Die Forscher gingen davon aus, dass sich Syphilis bei afroamerikanischen Männern anders auswirkt als bei Weißen. Sie wurden von den Behörden über Jahrzehnte unterstützt, obwohl der Versuch keine therapeutische Verbesserungen bezweckte. Es ging ausschließlich darum, rassistische Unterschiede aufzuzeigen.

Schließlich wurde ab 1947 Penicillin als Standardbehandlung für Syphilis eingesetzt, die Versuchsleiter verhinderten jedoch die Behandlung der 399 Probanden mit diesem Antibiotikum. Sie argumentierten dies damit, dass die Teilnehmer kein Interesse an Penicillin hätten oder die Behandlungspläne nicht einhalten würden. Afroamerikaner seien zu konservativ, um einen Arzt aufzusuchen. Warum sollten sie sich nach einer anderen Behandlung umschauen, wenn sie sich gut aufgehoben fühlten – so Wenger und Vondelehr.

1965 behaupteten sie, dass es zu spät sei, den Probanden Penicillin zu geben, da ihre Syphilis schon zu weit fortgeschritten sei. Auch dies entspricht nicht der Wahrheit: Penicillin wird in allen Stadien der Infektion empfohlen und hätte das Fortschreiten der Krankheit verhindern können.

1947 wurde der Nürnberger Kodex verfasst und 1964 veröffentlichte die Weltgesundheitsorganisation die Deklaration von Helsinki. Beide sollten Menschen vor Experimenten schützen; trotzdem beschlossen die Centers for Disease Control and Prevention (CDC), die Studie bis 1969 fortzusetzen.

Die Todesstudie von Tuskegee: Niemals vergessen, niemals wiederholen
Obwohl Penicillin wirksam gegen Syphilis zum Einsatz kam, verweigerten die Versuchsleiter ihren Patienten dieses Antibiotikum.

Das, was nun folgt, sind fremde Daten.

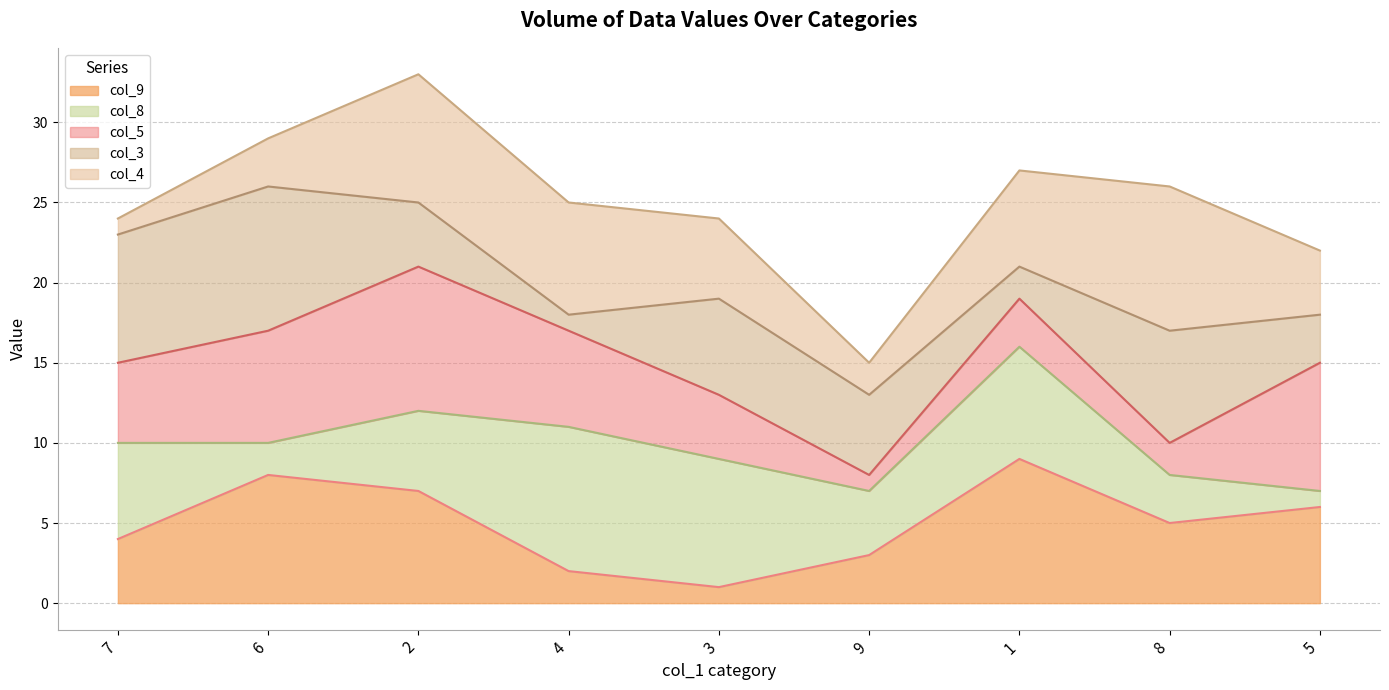

Does the chart have visible grid lines?

Yes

Das Ende der Todesstudie von Tuskegee

Das Experiment endete erst, als Peter Buxtun der New York Times Informationen zuspielte, die zu einer Debatte führten. Am 16. November 1972 erschien das Experiment von Tuskegee auf der Titelseite. Zu diesem Zeitpunkt lebten nur noch 74 Männer, alle anderen waren bereits gestorben.

Die National Association for the Advancement of Colored People reichte eine Sammelklage gegen den US Public Health Service ein. Die Klage wurde schließlich zwei Jahre später für 10 Millionen Dollar beigelegt. Es wurde vereinbart, für die medizinische Behandlung aller überlebenden Teilnehmer und infizierten Familienmitglieder aufzukommen. Das letzte Opfer starb im Jahr 2009.

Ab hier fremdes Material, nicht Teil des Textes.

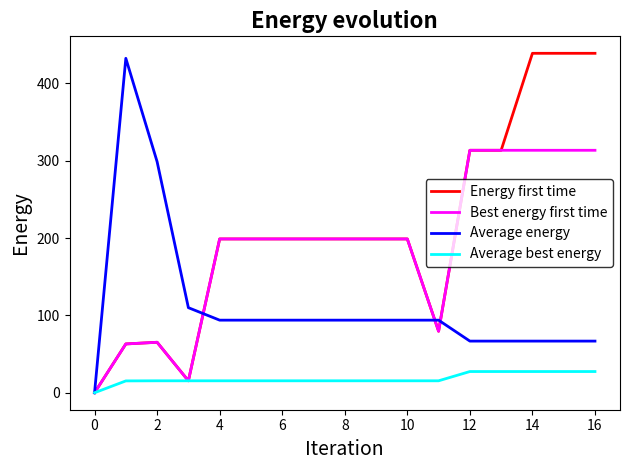

Does the chart have visible grid lines?

No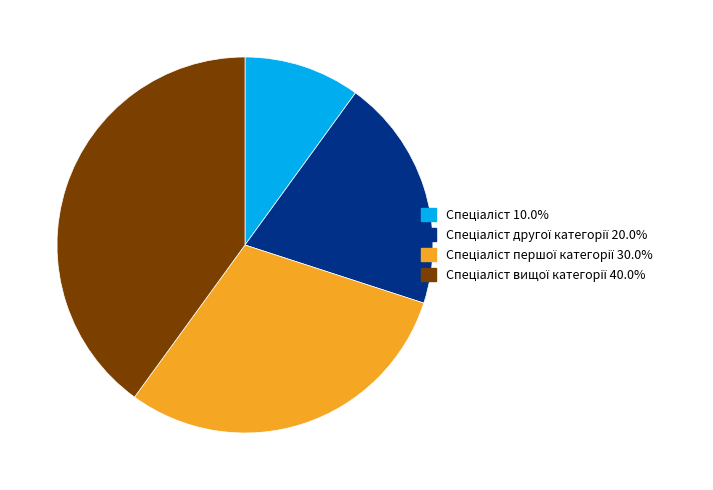

Is there a majority slice in this chart?

No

Als Reaktion auf die Ereignisse in Macon County verabschiedete der Kongress 1974 den National Research Act und das Office for Human Research Protection. Die Einholung einer informierten Zustimmung wurde für alle Experimente mit Menschen vorgeschrieben. Bis heute wurde niemand für seine Verantwortung im Fall Tuskegee belangt.